The results of our survey showed a huge disparity in word use between the evolutionary biology and biomedical research literature. In research reports in journals with primarily evolutionary or genetic content, the word “evolution” was used 65.8% of the time to describe evolutionary processes (range 10%–94%, mode 50%–60%, from a total of 632 phrases referring to evolution). However, in research reports in the biomedical literature, the word “evolution” was used only 2.7% of the time (range 0%–75%, mode 0%–10%, from a total of 292 phrases referring to evolution), a highly significant difference (chi-square, p < 0.001). Indeed, whereas all the articles in the evolutionary genetics journals used the word “evolution,” ten out of 15 of the articles in the biomedical literature failed to do so completely.
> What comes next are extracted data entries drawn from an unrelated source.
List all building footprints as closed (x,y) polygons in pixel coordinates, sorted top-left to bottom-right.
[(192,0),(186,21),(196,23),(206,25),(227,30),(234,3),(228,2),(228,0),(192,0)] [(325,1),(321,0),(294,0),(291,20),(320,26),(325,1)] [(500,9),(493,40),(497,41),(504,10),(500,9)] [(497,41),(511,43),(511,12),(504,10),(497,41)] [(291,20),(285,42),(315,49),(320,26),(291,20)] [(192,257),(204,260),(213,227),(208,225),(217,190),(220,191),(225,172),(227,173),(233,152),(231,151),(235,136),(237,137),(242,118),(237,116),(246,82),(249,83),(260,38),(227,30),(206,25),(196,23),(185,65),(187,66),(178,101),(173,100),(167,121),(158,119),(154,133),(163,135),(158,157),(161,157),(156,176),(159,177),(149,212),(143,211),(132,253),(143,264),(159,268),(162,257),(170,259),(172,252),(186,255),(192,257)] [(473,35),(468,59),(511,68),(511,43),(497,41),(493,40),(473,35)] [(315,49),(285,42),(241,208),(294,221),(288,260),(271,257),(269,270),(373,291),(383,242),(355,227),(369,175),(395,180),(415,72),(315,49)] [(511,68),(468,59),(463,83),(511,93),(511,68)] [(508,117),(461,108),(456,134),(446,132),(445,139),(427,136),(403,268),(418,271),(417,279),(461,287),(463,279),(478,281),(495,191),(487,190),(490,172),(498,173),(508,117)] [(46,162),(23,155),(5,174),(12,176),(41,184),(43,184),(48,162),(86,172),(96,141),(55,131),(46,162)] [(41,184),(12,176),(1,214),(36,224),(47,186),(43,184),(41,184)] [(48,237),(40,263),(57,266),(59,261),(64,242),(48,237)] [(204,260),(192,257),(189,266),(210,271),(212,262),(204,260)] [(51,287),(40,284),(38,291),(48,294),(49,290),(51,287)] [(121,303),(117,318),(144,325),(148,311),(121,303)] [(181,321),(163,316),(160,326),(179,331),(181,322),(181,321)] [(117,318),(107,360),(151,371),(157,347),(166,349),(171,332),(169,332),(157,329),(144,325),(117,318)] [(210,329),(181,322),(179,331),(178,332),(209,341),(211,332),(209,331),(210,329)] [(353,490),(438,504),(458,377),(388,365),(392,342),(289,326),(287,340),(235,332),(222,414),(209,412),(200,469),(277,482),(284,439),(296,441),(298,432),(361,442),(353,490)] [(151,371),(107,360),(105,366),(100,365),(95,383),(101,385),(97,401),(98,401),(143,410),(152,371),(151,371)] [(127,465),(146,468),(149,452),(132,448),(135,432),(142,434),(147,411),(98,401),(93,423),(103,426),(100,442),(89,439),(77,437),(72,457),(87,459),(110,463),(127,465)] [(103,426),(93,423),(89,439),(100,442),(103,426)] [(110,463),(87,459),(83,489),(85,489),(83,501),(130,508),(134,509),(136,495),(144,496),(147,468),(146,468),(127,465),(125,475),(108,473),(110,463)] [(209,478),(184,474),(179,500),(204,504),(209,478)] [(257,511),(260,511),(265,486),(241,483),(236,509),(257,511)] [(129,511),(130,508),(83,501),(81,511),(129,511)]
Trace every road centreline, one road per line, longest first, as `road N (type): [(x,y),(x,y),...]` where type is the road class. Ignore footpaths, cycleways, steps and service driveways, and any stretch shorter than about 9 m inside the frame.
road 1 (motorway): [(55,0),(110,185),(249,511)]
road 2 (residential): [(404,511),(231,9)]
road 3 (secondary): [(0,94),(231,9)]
Instead, 60.0% of the time antimicrobial resistance was described as “emerging,” “spreading,” or “increasing” (range 0%–86%, mode 30%–40%); in contrast, these words were used only 7.5% of the time in the evolutionary literature (range 0%–25%, mode 0%–10%). Other nontechnical words describing the evolutionary process included “develop,” “acquire,” “appear,” “trend,” “become common,” “improve,” and “arise.” Inclusion of technical words relating to evolution (e.g., “selection,” “differential fitness,” “genetic change,” or “adaptation”) did not substantially alter the picture: in evolutionary journals, evolution-related words were used 79.1% of the time that there was an opportunity to use them (range 26%–98%, mode 50%–60%), whereas in biomedical journals they were used only 17.8% of the time (range 0%–92%, mode 0%–10%).